Spectral-Method-Capillarity

Spectral methods for capillary surfaces

GPL-3.0-or-later

As of May 5th, 2022, three prototype problems have been treated, with corresponding codes.

Each of these programs needs Chebfun. Please install Chebfun from chebfun.org.

P1

symmetric_capillary_disc.m

This code solves for capillary surfaces that are the image of a disk. The inputs are the radius b and the inlination angle psi_b there. We require -\pi \leq\psi_b\leq\pi. The output is the surface.

P2

symmetric_capillary_annular.m

This code solves for capillary surfaces that are the image of an annulus. The inputs are the radii a and b with 0<a<b<\infty and the inlination angles \psi_a and \psi_b there. We require -\pi \leq\psi_a,\psi_b\leq\pi. The output is the surface.

P3

symmetric_capillary_2D.m

This code solves for lower simensional capillary surfaces that are the analogue of either of the above problems. The inputs are the radii a and b with -\infty<a<b<\infty and the inlination angles \psi_a and \psi_b there. We require -\pi \leq\psi_a,\psi_b\leq\pi. The output is the surface.

Comments

For modest problems, the convergence to solutions is extremely fast and uses very little memory.
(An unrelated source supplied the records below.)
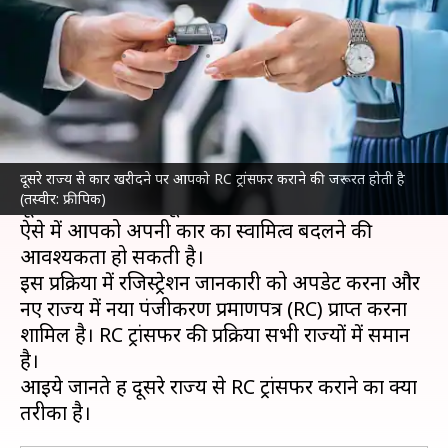
ट्रांसफर? आसान तरीके से समझिये
लेखन
Jun 09, 2024
05:05 pm
दिनेश चंद शर्मा
क्या है खबर?
सस्ती और मनचाहा विकल्प मिलने के कारण लोग
यूज्ड
कार
खरीदना पसंद करते हैं। कई बार आपकी जरूरत
दूसरे राज्य से कार खरीदने पर आपको RC ट्रांसफर कराने की जरूरत होती है
(तस्वीर: फ्रीपिक)
दूसरे राज्य में जाकर पूरी होती है।
ऐसे में आपको अपनी कार का स्वामित्व बदलने की
आवश्यकता हो सकती है।
इस प्रक्रिया में रजिस्ट्रेशन जानकारी को अपडेट करना और
नए राज्य में नया पंजीकरण प्रमाणपत्र (RC) प्राप्त करना
शामिल है। RC ट्रांसफर की प्रक्रिया सभी राज्यों में समान
है।
आइये जानते हैं दूसरे राज्य से RC ट्रांसफर कराने का क्या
For more challenging problems the adaptive algorithm automatically increases the number of Chebyshev points to achieve the prescribed tolerances. This process has worked very well in almost all of the cases we have found.
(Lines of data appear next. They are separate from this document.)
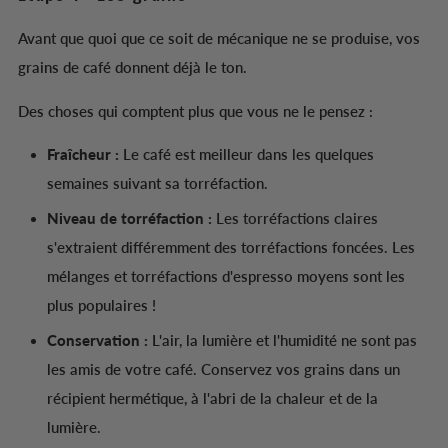
Avant que quoi que ce soit de mécanique ne se produise, vos
grains de café donnent déjà le ton.
Des choses qui comptent plus que vous ne le pensez :
Fraîcheur :
Le café est meilleur dans les quelques
semaines suivant sa torréfaction.
Niveau de torréfaction :
Les torréfactions claires
s'extraient différemment des torréfactions foncées. Les
mélanges et torréfactions d'espresso moyens sont les
plus populaires !
Conservation :
L'air, la lumière et l'humidité ne sont pas
les amis de votre café. Conservez vos grains dans un
récipient hermétique, à l'abri de la chaleur et de la
lumière.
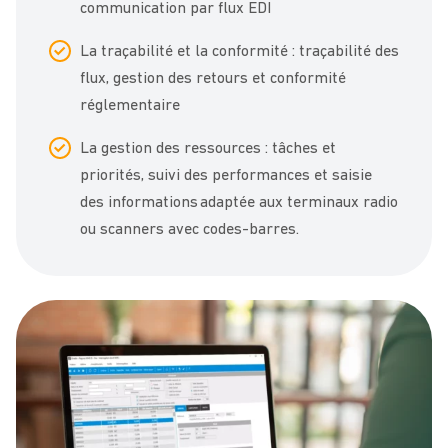
communication par flux EDI
La traçabilité et la conformité : traçabilité des
flux, gestion des retours et conformité
réglementaire
La gestion des ressources : tâches et
priorités, suivi des performances et saisie
des informations adaptée aux terminaux radio
ou scanners avec codes-barres.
It is possible sometimes to break these codes for extremes of the inclination angles near $\pm\pi$ and either radii too close to each other with \psi_a\psi_b > 0, inner radius a too close to 0, b too large, or the radii too far apart . Typically this happens when |\psi_a|, |\psi_b| > \pi/2, and the closer to \pm\pi, the more challenging. For these multi-scale problems customizing the initial guess and carefully tuning the increase of the Chebyshev nodes inside the adaptive part of the algorithm can lead to success when the base code does not converge. Still, some rather extreme problems may not work even then, and for those problems a multi-scale approach is needed. This is the subject of a future paper.